Добавить в цитаты Настройки чтения

Страница 3 из 19

С этим я заканчиваю приветствие вам и перехожу к тайным записям, веря, что они помогут мне дойти до нужных смыслов. Я клянусь соблюдать традиционный стиль храма Близнецов и подбирать слова с неторопливостью составителя букетов, знающего толк в красоте.

Глава 1

Дракон и буря

Запись от суток Черного Дракона.

Пятый узел. Трид тонкого льда. 1019 год эпохи Близнецов.

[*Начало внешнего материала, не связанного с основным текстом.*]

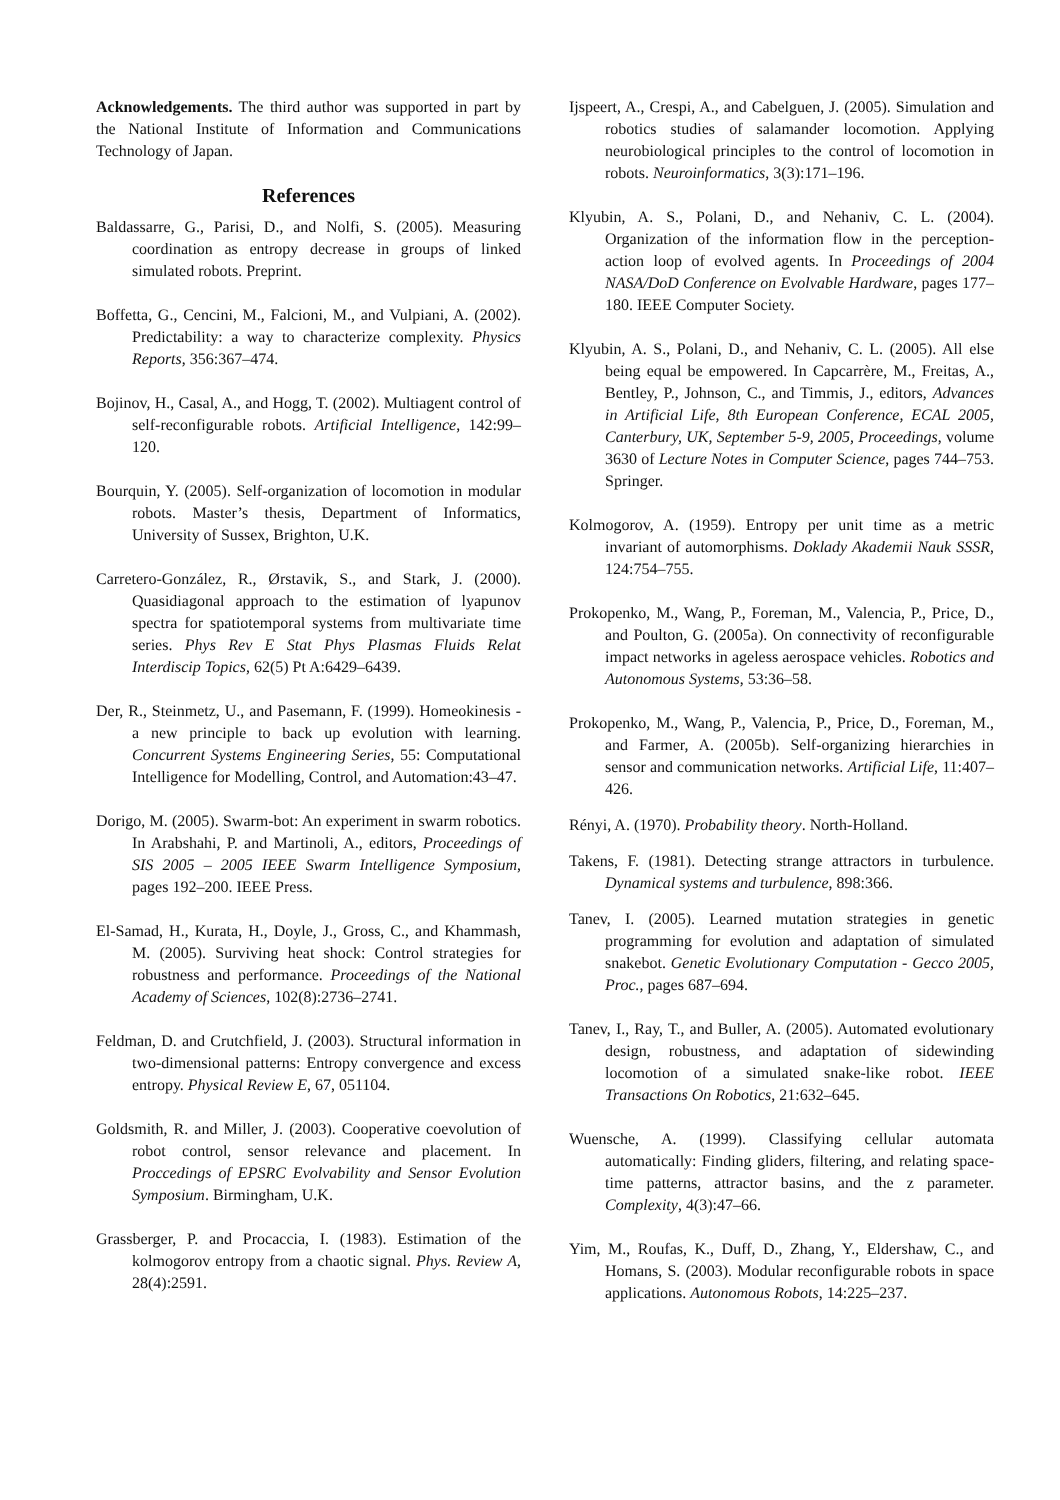Acknowledgements. The third author was supported in part by the National Institute of Information and Communications Technology of Japan.
References
Baldassarre, G., Parisi, D., and Nolfi, S. (2005). Measuring coordination as entropy decrease in groups of linked simulated robots. Preprint.
Boffetta, G., Cencini, M., Falcioni, M., and Vulpiani, A. (2002). Predictability: a way to characterize complexity. Physics Reports, 356:367–474.
Bojinov, H., Casal, A., and Hogg, T. (2002). Multiagent control of self-reconfigurable robots. Artificial Intelligence, 142:99–120.
Bourquin, Y. (2005). Self-organization of locomotion in modular robots. Master’s thesis, Department of Informatics, University of Sussex, Brighton, U.K.
Carretero-González, R., Ørstavik, S., and Stark, J. (2000). Quasidiagonal approach to the estimation of lyapunov spectra for spatiotemporal systems from multivariate time series. Phys Rev E Stat Phys Plasmas Fluids Relat Interdiscip Topics, 62(5) Pt A:6429–6439.
Der, R., Steinmetz, U., and Pasemann, F. (1999). Homeokinesis - a new principle to back up evolution with learning. Concurrent Systems Engineering Series, 55: Computational Intelligence for Modelling, Control, and Automation:43–47.
Dorigo, M. (2005). Swarm-bot: An experiment in swarm robotics. In Arabshahi, P. and Martinoli, A., editors, Proceedings of SIS 2005 – 2005 IEEE Swarm Intelligence Symposium, pages 192–200. IEEE Press.
El-Samad, H., Kurata, H., Doyle, J., Gross, C., and Khammash, M. (2005). Surviving heat shock: Control strategies for robustness and performance. Proceedings of the National Academy of Sciences, 102(8):2736–2741.
Feldman, D. and Crutchfield, J. (2003). Structural information in two-dimensional patterns: Entropy convergence and excess entropy. Physical Review E, 67, 051104.
Goldsmith, R. and Miller, J. (2003). Cooperative coevolution of robot control, sensor relevance and placement. In Proccedings of EPSRC Evolvability and Sensor Evolution Symposium. Birmingham, U.K.
Grassberger, P. and Procaccia, I. (1983). Estimation of the kolmogorov entropy from a chaotic signal. Phys. Review A, 28(4):2591.
Ijspeert, A., Crespi, A., and Cabelguen, J. (2005). Simulation and robotics studies of salamander locomotion. Applying neurobiological principles to the control of locomotion in robots. Neuroinformatics, 3(3):171–196.
Klyubin, A. S., Polani, D., and Nehaniv, C. L. (2004). Organization of the information flow in the perception-action loop of evolved agents. In Proceedings of 2004 NASA/DoD Conference on Evolvable Hardware, pages 177–180. IEEE Computer Society.
Klyubin, A. S., Polani, D., and Nehaniv, C. L. (2005). All else being equal be empowered. In Capcarrère, M., Freitas, A., Bentley, P., Johnson, C., and Timmis, J., editors, Advances in Artificial Life, 8th European Conference, ECAL 2005, Canterbury, UK, September 5-9, 2005, Proceedings, volume 3630 of Lecture Notes in Computer Science, pages 744–753. Springer.
Kolmogorov, A. (1959). Entropy per unit time as a metric invariant of automorphisms. Doklady Akademii Nauk SSSR, 124:754–755.
Prokopenko, M., Wang, P., Foreman, M., Valencia, P., Price, D., and Poulton, G. (2005a). On connectivity of reconfigurable impact networks in ageless aerospace vehicles. Robotics and Autonomous Systems, 53:36–58.
Prokopenko, M., Wang, P., Valencia, P., Price, D., Foreman, M., and Farmer, A. (2005b). Self-organizing hierarchies in sensor and communication networks. Artificial Life, 11:407–426.
Rényi, A. (1970). Probability theory. North-Holland.
Takens, F. (1981). Detecting strange attractors in turbulence. Dynamical systems and turbulence, 898:366.
Tanev, I. (2005). Learned mutation strategies in genetic programming for evolution and adaptation of simulated snakebot. Genetic Evolutionary Computation - Gecco 2005, Proc., pages 687–694.
Tanev, I., Ray, T., and Buller, A. (2005). Automated evolutionary design, robustness, and adaptation of sidewinding locomotion of a simulated snake-like robot. IEEE Transactions On Robotics, 21:632–645.
Wuensche, A. (1999). Classifying cellular automata automatically: Finding gliders, filtering, and relating space-time patterns, attractor basins, and the z parameter. Complexity, 4(3):47–66.
Yim, M., Roufas, K., Duff, D., Zhang, Y., Eldershaw, C., and Homans, S. (2003). Modular reconfigurable robots in space applications. Autonomous Robots, 14:225–237.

Главный храм Близнецов Чаина ютился высоко в горах Сай, на просторном плато, с трех сторон окруженном каскадами густых сосновых лесов. Осенью их темный нефрит освежали пятна кленов, а весной края скал осыпались лепестками яблоневых аллей. С востока к храму подступало озеро, до того огромное, что его часто путали с морем. Летом вдоль берегов расцветала красная водоросль – единственное живое существо, для которого соленость здешней воды не оказалась губительной. Говорили, что когда-то озеро было пресным и полным рыбы, но однажды Чаин и Шанва устроили из-за него жестокую битву, и кровь, стекшая с берегов, навсегда пропитала растения. Белый Бог разгневался на людей и позволил брату сжечь обе армии, а чтобы Чаин и Шанва никогда впредь не боролись за озеро, сделал его таким соленым, что вся рыба за ночь всплыла мертвой и больше не зародилась.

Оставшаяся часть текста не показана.